= Pinsk-Karlin =

Belarusian Hasidic dynasty

Pinsk-Karlin is a Hasidic group that is an offshoot of Karlin-Stolin.

==History==
A distinguished group of the elders of Karlin did not accept the leadership of the present Karlin-Stoliner Rebbe, who was a baby when his predecessor died. They asked the Lelover Rebbe to be their new rebbe. After the second generation, the Lelover Rebbe did not want to be unnecessarily involved in what he saw as "politics", and withdrew as their rebbe. The Hasidim then appointed Rabbi Aharon Rosenfeld, a Karliner Hasid himself, as their rebbe. To distinguish themselves from the Karlin-Stoliner Hasidim, they call themselves the Pinsk-Karlin.

== Rebbes ==
- Rabbi Moshe Mordechai Biderman of Lelov (1903–1987), who was accepted by many Karliner Hasidim as the new rebbe after the passing of Rabbi Yochanan of Karlin-Stolin.
  - Rabbi Shimon Biderman of Lelov, son of Rabbi Moshe.
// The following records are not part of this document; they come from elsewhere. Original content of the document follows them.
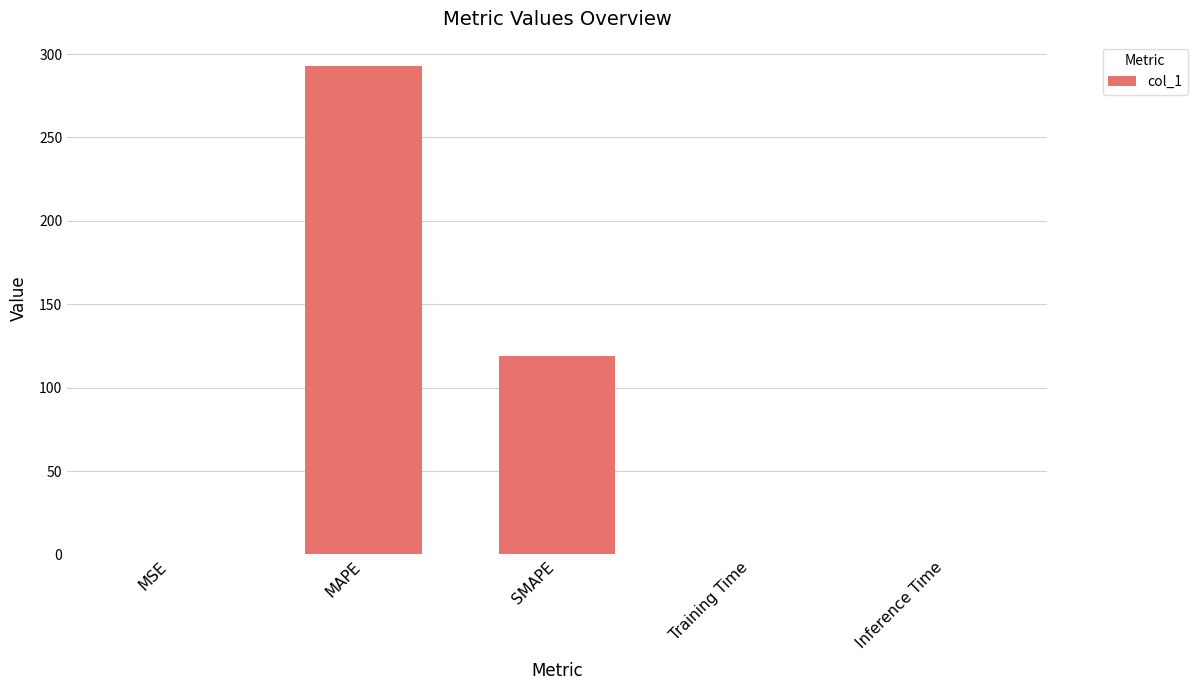

What is the sum of all values?

411.6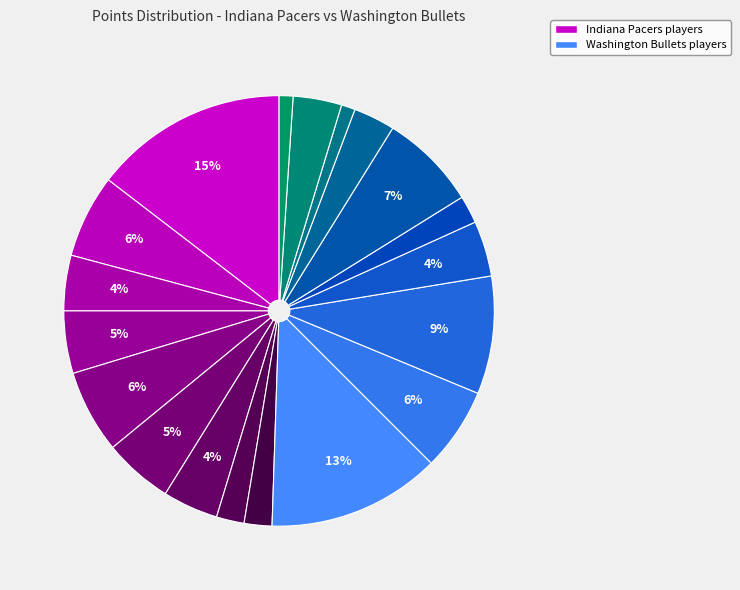

Count the number of slices in the pie.

19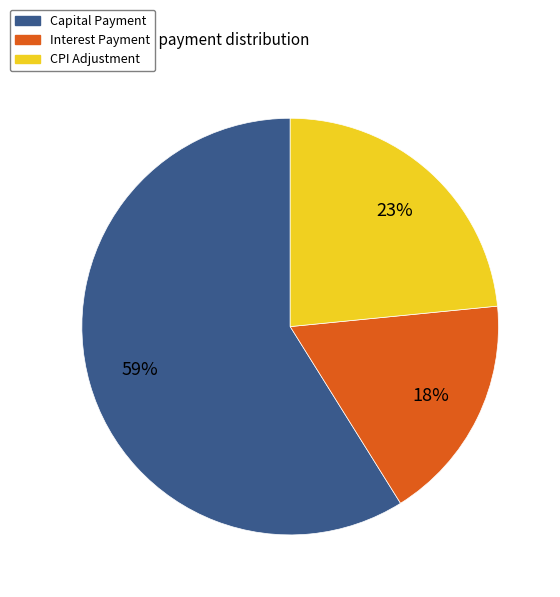

How many segments does this pie chart have?

3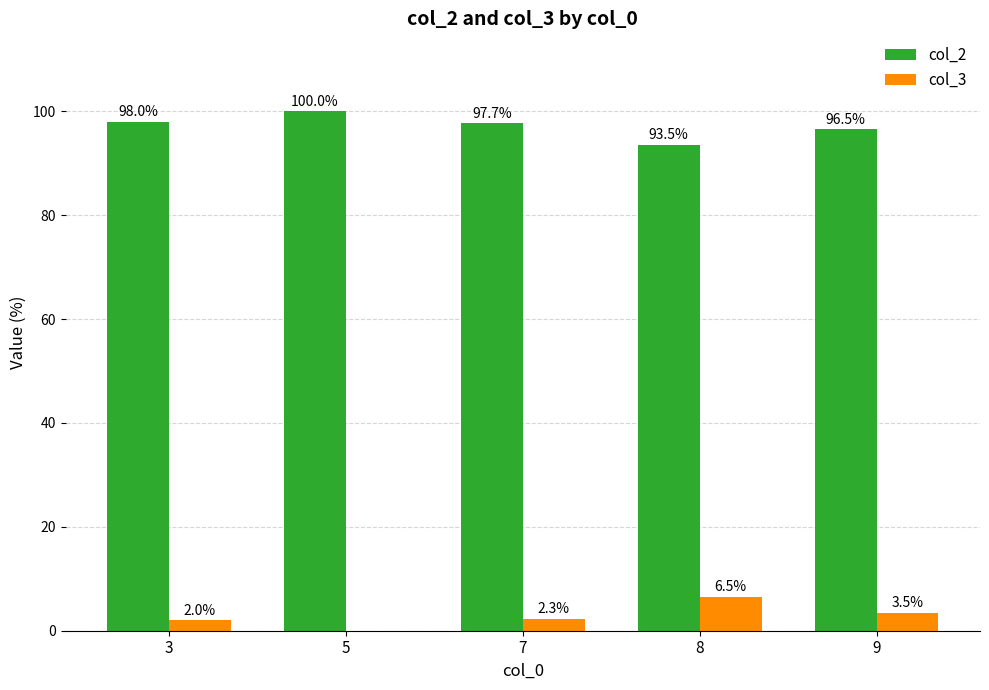

What is the sum of all col_3 values?

14.3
In 1991, he stepped down from the Karliner leadership, remaining as Lelover Rebbe of Bnei Brak.
    - Rebbe Aharon Hacohen Rosenfeld of Pinsk-Karlin (1927–2001), a descendant of Rebbe Aaron of Karlin, appointed as manhig (leader) of Pinsk-Karlin in 1991, as a successor of Rabbi Shimon of Lelov, who gave up leadership of the Karliner Hasidim after he suffered a stroke.
      - Rebbe Aryeh Rosenfeld of Pinsk-Karlin, present Rebbe of Pinsk-Karlin, son of Rabbi Aharon Rosenfeld, under whose leadership the community has expanded from Jerusalem to Bnei Brak, Beitar Illit, Beit Shemesh, and Upper Modiin.